## Цитируемый текст
------------------------------------------------------------

Во-вторых, это информант как эксперт по более или менее широкому участку социального пространства и отрезку социального времени, куда он был погружен. Чтобы быть экспертом, мало участвовать в изучаемом процессе, надо быть в состоянии его увидеть, понять и перевести на язык слов.

И здесь возникает серьезная проблема. Разглядывают многие, а видят лишь некоторые. И биографическое исследование дает эффект, если в качестве информанта выступает индивид, способный быть экспертом. Эта роль слабо связана с уровнем образования. Гораздо важнее личностные характеристики: общительность, готовность сделать свою жизнь предметом исследования, способность к описательному анализу. Это дано не всем. Если информант обладает качествами повседневного или профессионального эксперта, то его биография освещает весьма широкий участок социального пространства в его исторической динамике, поскольку такой человек может рассказать не только о себе, но и о множестве людей, с которыми он встречался, общался, работал. В этом случае один информант-эксперт по объему информации может быть эквивалентен сотне обычных информантов, которым окружавшие их люди и события были не интересны.

В биографическом методе есть еще одно ограничение: социолог стремится описать мир в терминах своей науки, а информанты видят

и описывают его в своих терминах. Речь идет не только о форме рассказа, но и содержании опыта: человек видит мир, классифицируя его в терминах доступной ему сетки категорий. Многие явления и особенно детали ускользают из поля зрения, не говоря уже о памяти, только потому, что в момент созерцания не было подходящих слов и адекватной системы классификации. В результате домохозяйка, физик, экономист или разнорабочий одно и то же явление увидят по-разному, сфокусировав внимание на различных его аспектах, их рассказы будут существенно различаться. И в этом нет ничего удивительного: усвоенная сетка категорий играет роль оптического прибора, через который люди видят мир. Разные приборы — разные миры, хотя объект наблюдения и описания один и тот же. И мне в ходе полевых исследований регулярно приходится сталкиваться с людьми, которые участвовали в изучаемом процессе, но ничего не интересующего меня не заметили или переводили реальность на язык слов, искажающих ее до неузнаваемости.

------------------------------------------------------------

## Предоставленные сведения

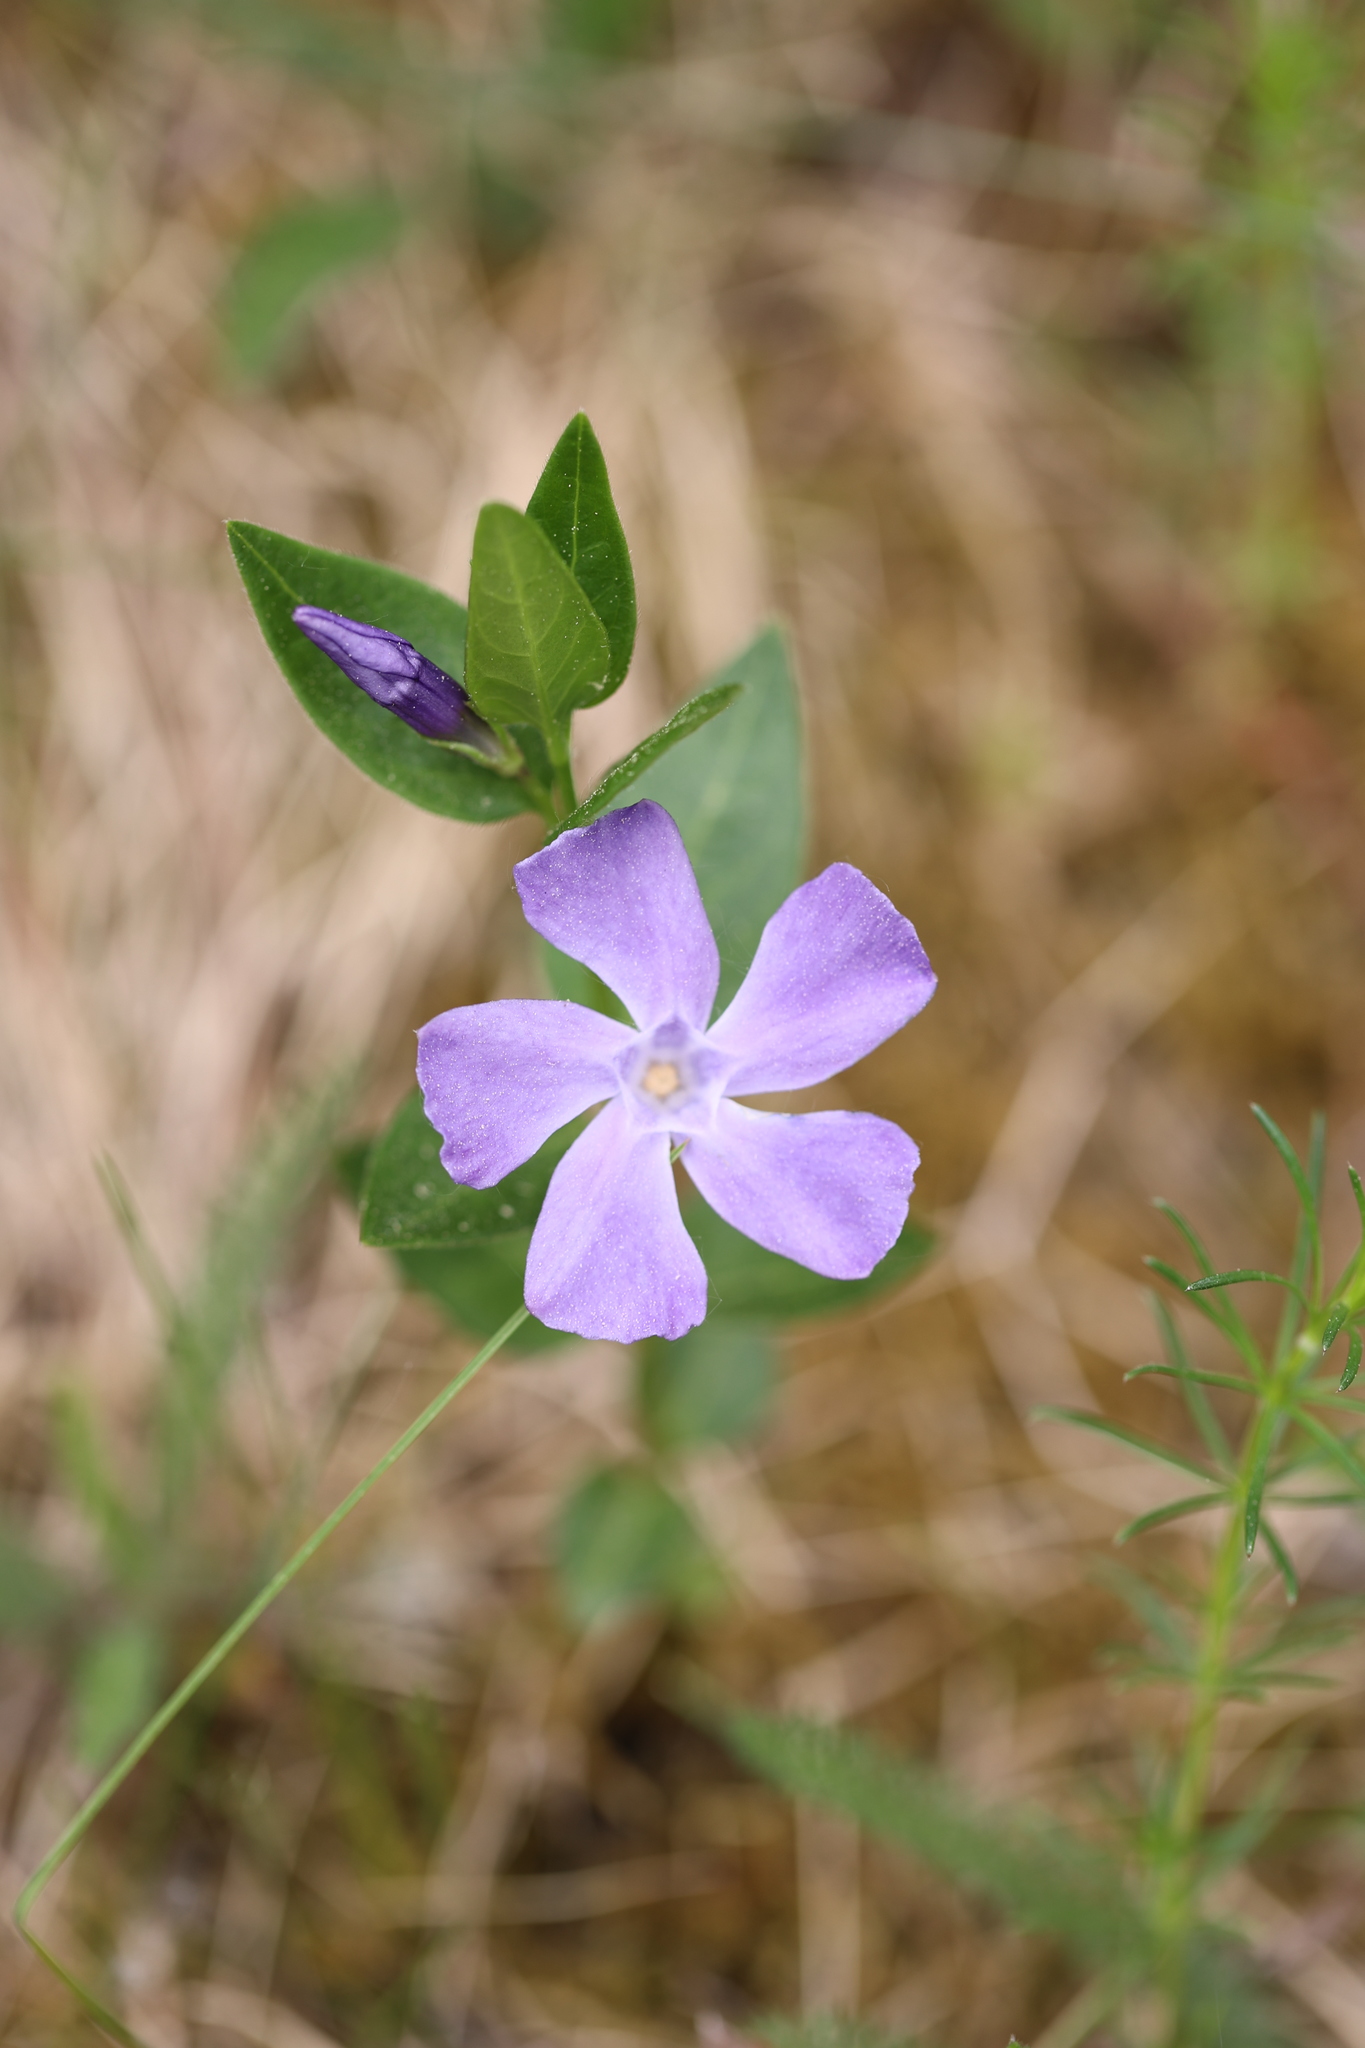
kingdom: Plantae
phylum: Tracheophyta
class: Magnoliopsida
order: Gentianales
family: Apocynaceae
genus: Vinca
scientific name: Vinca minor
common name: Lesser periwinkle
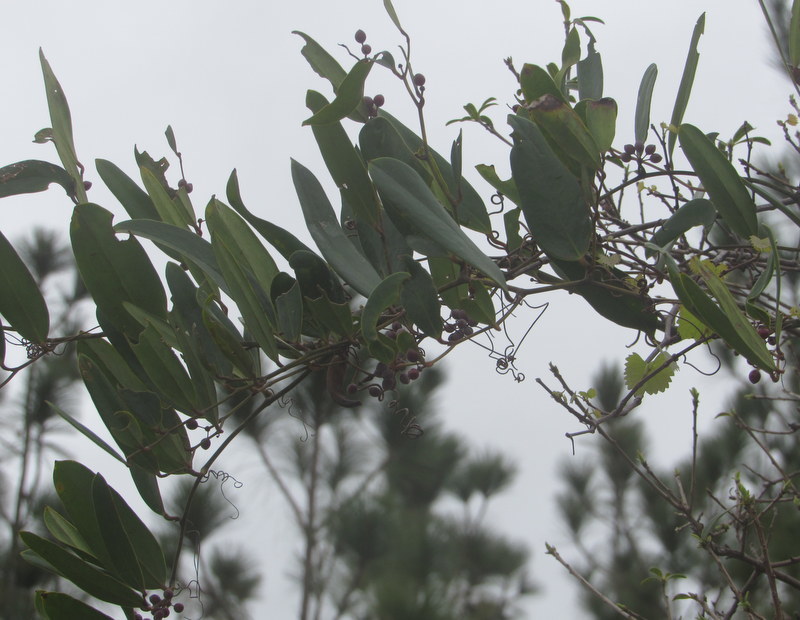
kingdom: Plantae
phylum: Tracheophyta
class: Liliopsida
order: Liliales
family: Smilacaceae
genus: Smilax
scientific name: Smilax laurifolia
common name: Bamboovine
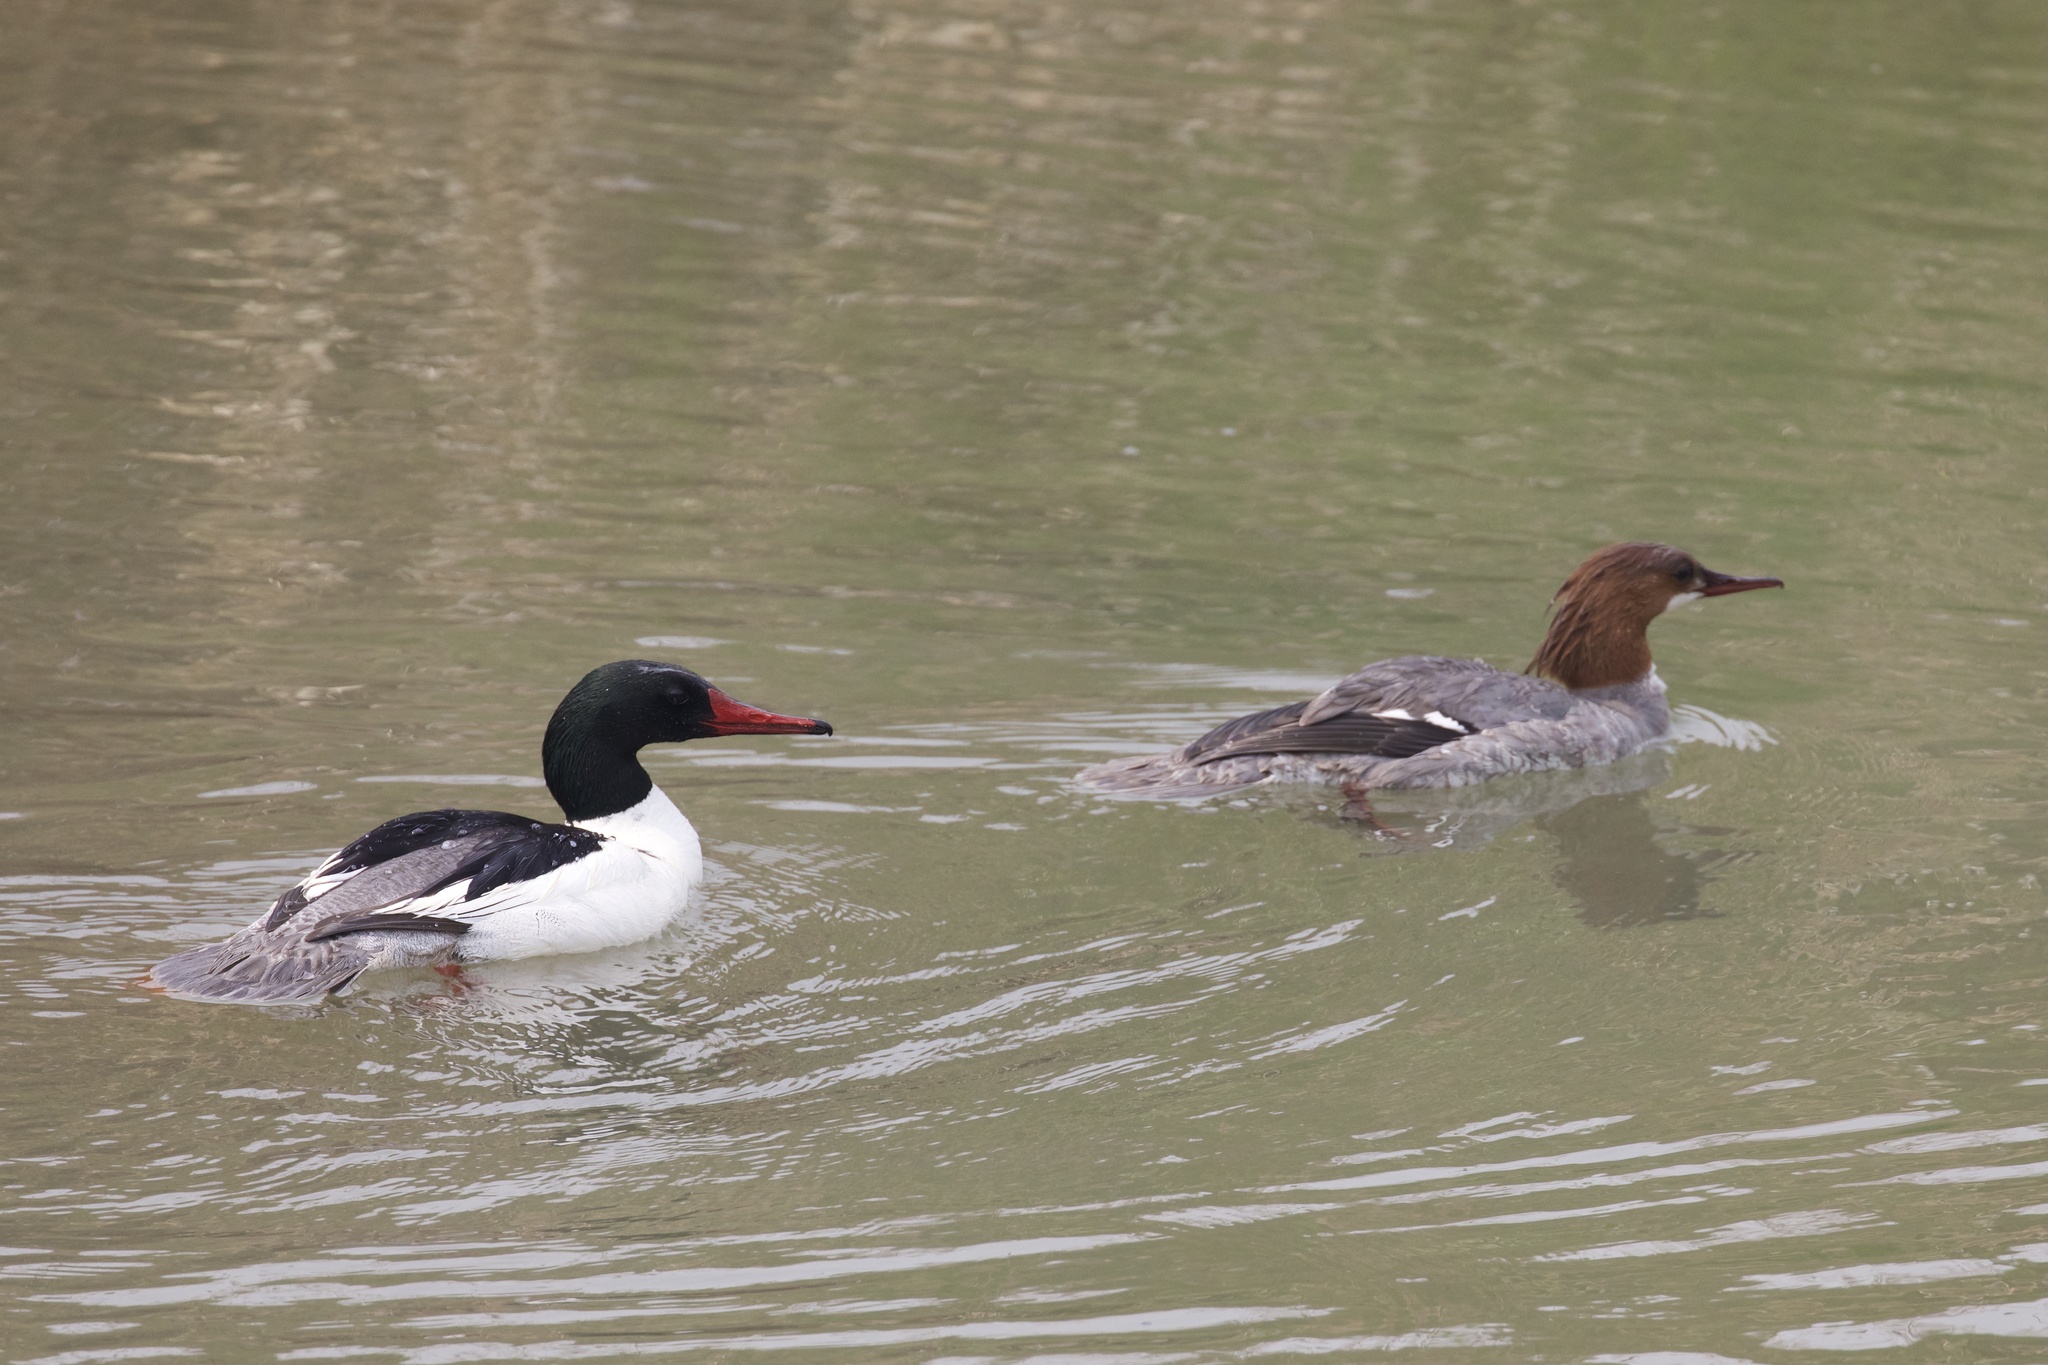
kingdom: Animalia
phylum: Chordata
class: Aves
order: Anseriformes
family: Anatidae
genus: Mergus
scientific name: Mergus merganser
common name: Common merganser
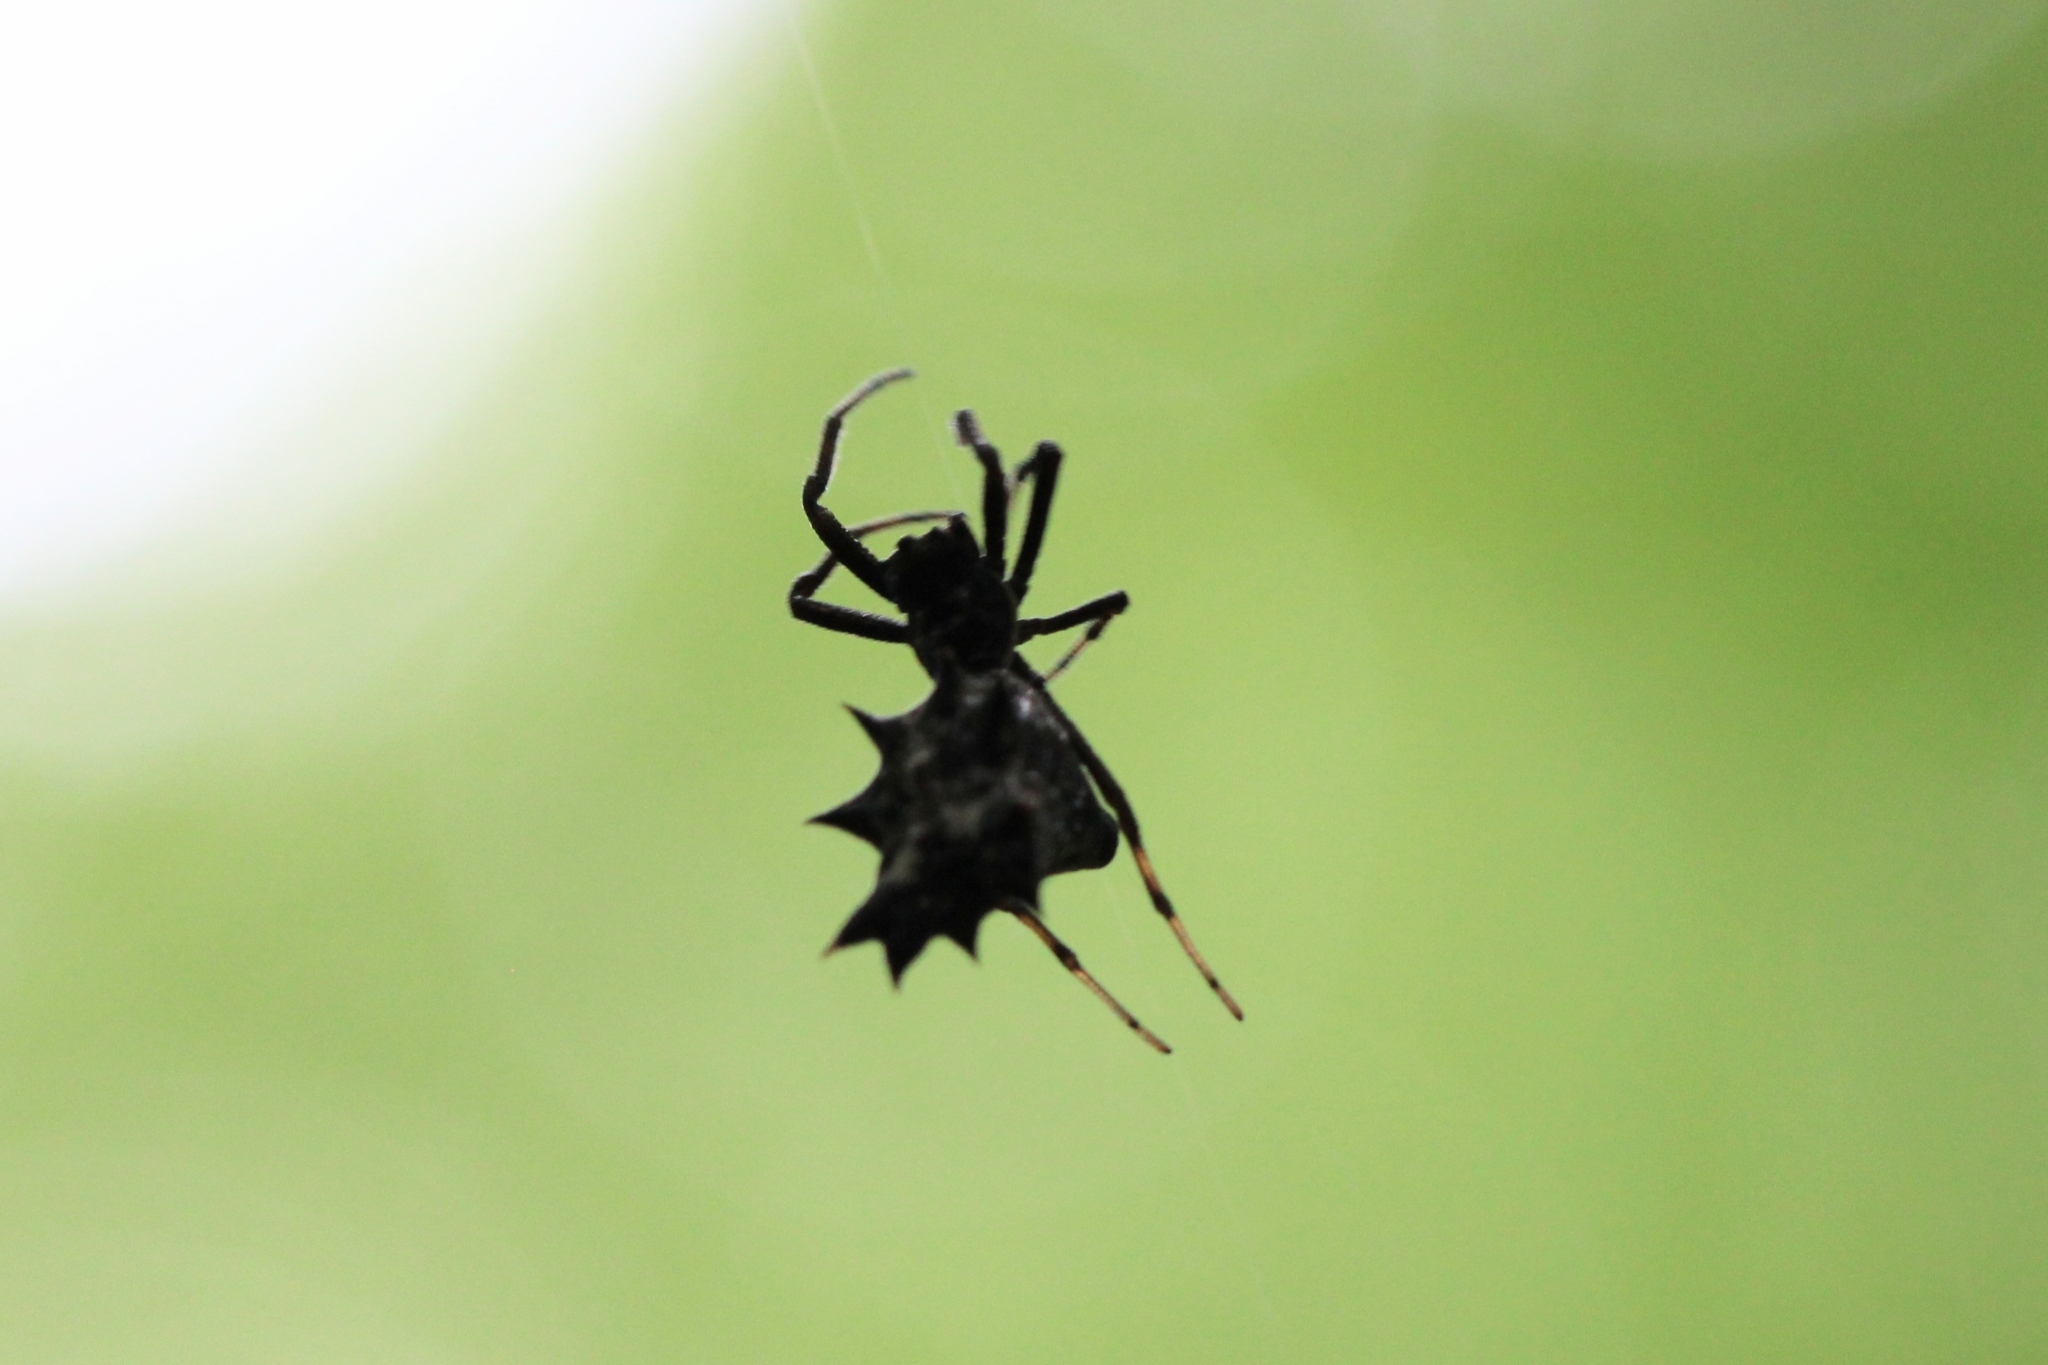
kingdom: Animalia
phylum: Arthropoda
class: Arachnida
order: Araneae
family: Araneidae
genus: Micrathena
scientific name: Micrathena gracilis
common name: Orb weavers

------------------------------------------------------------

## Задания
(a) Ответьте по тексту о биографическом методе:
(i) С чем, по тексту, слабо связана роль эксперта?
(ii) Скольким обычным информантам по объему информации может быть эквивалентен один информант-эксперт?
(iii) Роль какого устройства играет усвоенная сетка категорий?
(b) Перепишите дословно отрывок текста о биографическом методе между «И здесь возникает» и «были не интересны.» включительно.
(c) Перечислите всех, кто в тексте о биографическом методе назван в примере людей, которые одно и то же явление увидят по-разному.

## Ответы
(a)
(i) С уровнем образования.
(ii) Сотне.
(iii) Оптического прибора, через который люди видят мир.

(b)
И здесь возникает серьезная проблема. Разглядывают многие, а видят лишь некоторые. И биографическое исследование дает эффект, если в качестве информанта выступает индивид, способный быть экспертом. Эта роль слабо связана с уровнем образования. Гораздо важнее личностные характеристики: общительность, готовность сделать свою жизнь предметом исследования, способность к описательному анализу. Это дано не всем. Если информант обладает качествами повседневного или профессионального эксперта, то его биография освещает весьма широкий участок социального пространства в его исторической динамике, поскольку такой человек может рассказать не только о себе, но и о множестве людей, с которыми он встречался, общался, работал. В этом случае один информант-эксперт по объему информации может быть эквивалентен сотне обычных информантов, которым окружавшие их люди и события были не интересны.

(c) Домохозяйка, физик, экономист, разнорабочий.